Non-Qualified Deferred Compensation Plan
We permit our named executive officers and other key employees to elect to receive a portion of their
compensation reported in the "Fiscal Years 2011 -- 2013 Summary Compensation Table" on a deferred basis
under our Deferred Compensation Plan. Under the plan, each participant may elect to defer a maximum of 80%
of his or her eligible compensation that may be earned during the year under our ICP.
Under the plan, we are permitted to make additional discretionary contributions with respect to amounts
deferred under the plan. We did not make any discretionary contributions during fiscal 2013. In addition, we
have not in the past made any discretionary contributions under the Deferred Compensation Plan to any of our
current named executive officers.
For cash amounts deferred under the plan, the participant may elect one or more measurement funds to be
used to determine investment gains or losses to be credited to his or her account balance, including certain
mutual funds. Amounts may be deferred until a specified date, retirement, disability or death. At the participant's
election, compensation deferred until retirement or death may be paid as a lump sum or in installments over five,
ten, fifteen or twenty years. If the participant's employment terminates before the participant qualifies for
retirement, including due to disability, the participant's deferred compensation balance will be paid in a single
lump sum upon termination. Emergency hardship withdrawals are also permitted under the plan.

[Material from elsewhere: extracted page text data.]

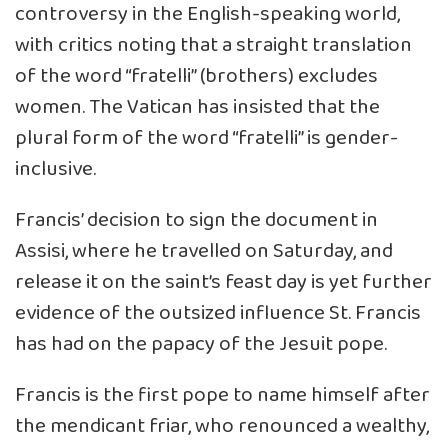
controversy in the English-speaking world,
with critics noting that a straight translation
of the word “fratelli” (brothers) excludes
women. The Vatican has insisted that the
plural form of the word “fratelli” is gender-
inclusive.
Francis’ decision to sign the document in
Assisi, where he travelled on Saturday, and
release it on the saint’s feast day is yet further
evidence of the outsized influence St. Francis
has had on the papacy of the Jesuit pope.
Francis is the first pope to name himself after
the mendicant friar, who renounced a wealthy,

Under our Deferred Compensation Plan, we also permit the named executive officers and other key
employees to defer receipt of any RSUs awarded under our 2004 Performance Incentive Plan beyond the vesting
date of the award. A participant can elect to defer receipt of RSUs until a specified date, retirement, disability or
death, as described above. If a participant makes an election to defer RSUs, the participant will receive a
distribution with respect to the RSUs (including any stock units credited as dividend equivalents) in an equivalent
number of shares of our common stock in accordance with the participant's deferral election.